Given information =>
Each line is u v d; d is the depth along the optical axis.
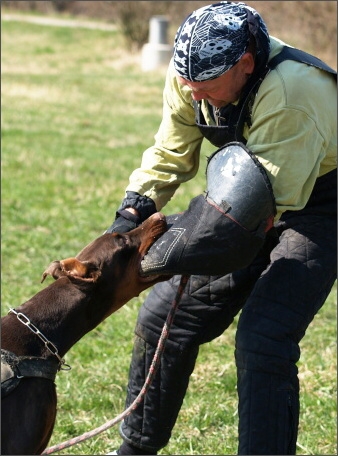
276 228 5.66
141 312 6.15
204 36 4.96
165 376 6.12
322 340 9.08
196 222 5.04
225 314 6.00
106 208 14.24
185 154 6.06
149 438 6.25
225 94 5.21
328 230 5.51
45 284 10.61
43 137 20.66
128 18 36.66
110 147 19.77
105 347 8.82
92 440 7.00
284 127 5.01
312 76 5.16
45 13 51.12
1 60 34.56
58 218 13.57
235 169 4.96
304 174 5.04
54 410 5.29
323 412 7.50
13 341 5.18
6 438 4.94
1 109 24.34
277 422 5.17
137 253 5.52
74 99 26.72
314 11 28.20
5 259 11.52
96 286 5.45
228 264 5.07
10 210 13.88
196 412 7.52
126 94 28.12
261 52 5.10
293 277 5.34
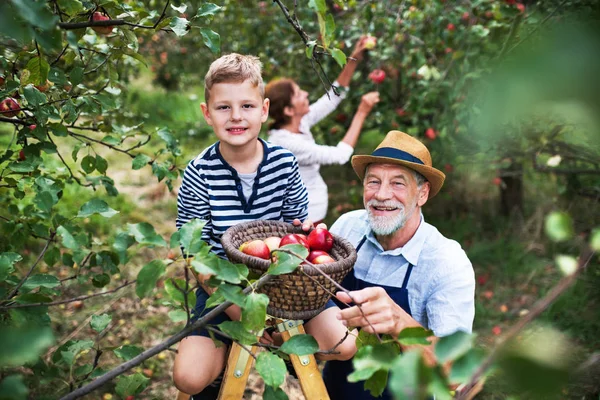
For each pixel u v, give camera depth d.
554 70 0.32
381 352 0.94
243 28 5.25
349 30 3.96
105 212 1.30
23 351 0.67
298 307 1.56
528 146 3.47
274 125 3.59
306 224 1.99
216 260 1.15
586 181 3.81
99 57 2.04
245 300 1.20
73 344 1.61
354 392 2.03
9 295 1.40
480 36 3.02
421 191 2.05
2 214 2.41
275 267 1.28
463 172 5.13
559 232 0.74
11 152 1.94
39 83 1.44
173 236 1.18
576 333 3.00
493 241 4.49
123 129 2.33
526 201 5.18
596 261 3.48
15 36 0.79
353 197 4.82
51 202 1.39
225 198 2.21
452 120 3.43
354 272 2.14
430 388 0.69
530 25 1.61
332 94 3.80
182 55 7.30
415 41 3.70
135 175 6.16
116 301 3.71
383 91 4.21
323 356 1.88
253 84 2.10
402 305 2.00
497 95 0.34
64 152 6.53
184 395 2.01
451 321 1.85
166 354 3.18
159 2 4.10
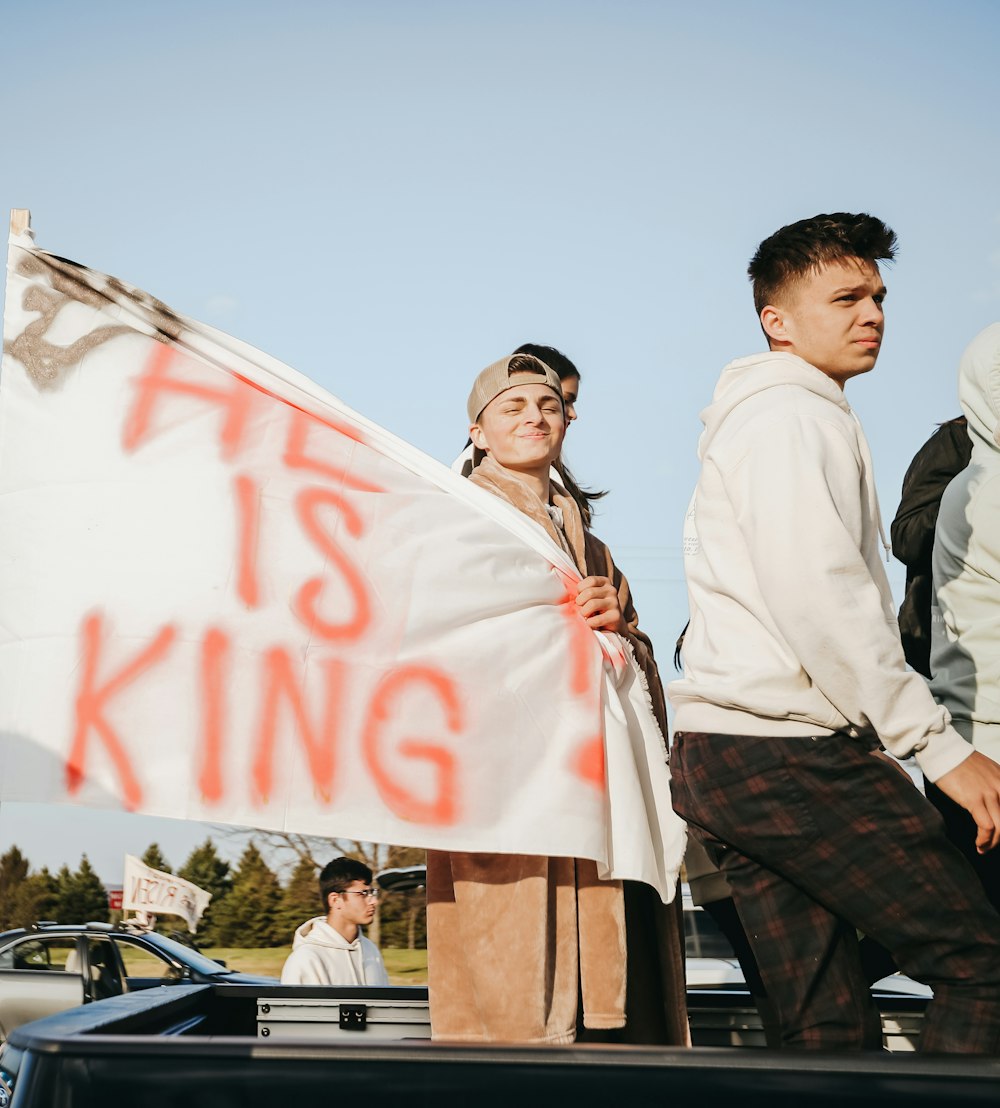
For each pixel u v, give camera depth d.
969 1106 1.58
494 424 2.90
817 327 2.44
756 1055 1.61
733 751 2.18
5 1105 1.68
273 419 2.52
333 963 5.85
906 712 2.05
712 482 2.31
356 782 2.36
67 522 2.45
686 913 8.04
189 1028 2.62
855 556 2.09
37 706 2.37
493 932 2.43
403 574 2.47
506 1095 1.58
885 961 2.72
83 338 2.53
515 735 2.44
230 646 2.39
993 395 2.69
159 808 2.33
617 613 2.59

What the task asks => Please return, exactly as written, the lines from the first line of the records above through the line containing "554 70 0.32", both included, leaving out any pictures.

Response to the exercise =>
Each line is u v d; d is the depth along the optical axis.
276 228 5.66
141 312 6.15
204 36 4.96
165 376 6.12
322 340 9.08
196 222 5.04
225 314 6.00
106 208 14.24
185 154 6.06
149 438 6.25
225 94 5.21
328 230 5.51
45 284 10.61
43 137 20.66
128 18 36.66
110 147 19.77
105 347 8.82
92 440 7.00
284 127 5.01
312 76 5.16
45 13 51.12
1 60 34.56
58 218 13.57
235 169 4.96
304 174 5.04
54 410 5.29
323 412 7.50
13 341 5.18
6 438 4.94
1 109 24.34
277 422 5.17
137 253 5.52
74 99 26.72
314 11 28.20
5 259 11.52
96 286 5.45
228 264 5.07
10 210 13.88
196 412 7.52
126 94 28.12
261 52 5.10
293 277 5.34
For each pixel u v, give camera depth d.
554 70 0.32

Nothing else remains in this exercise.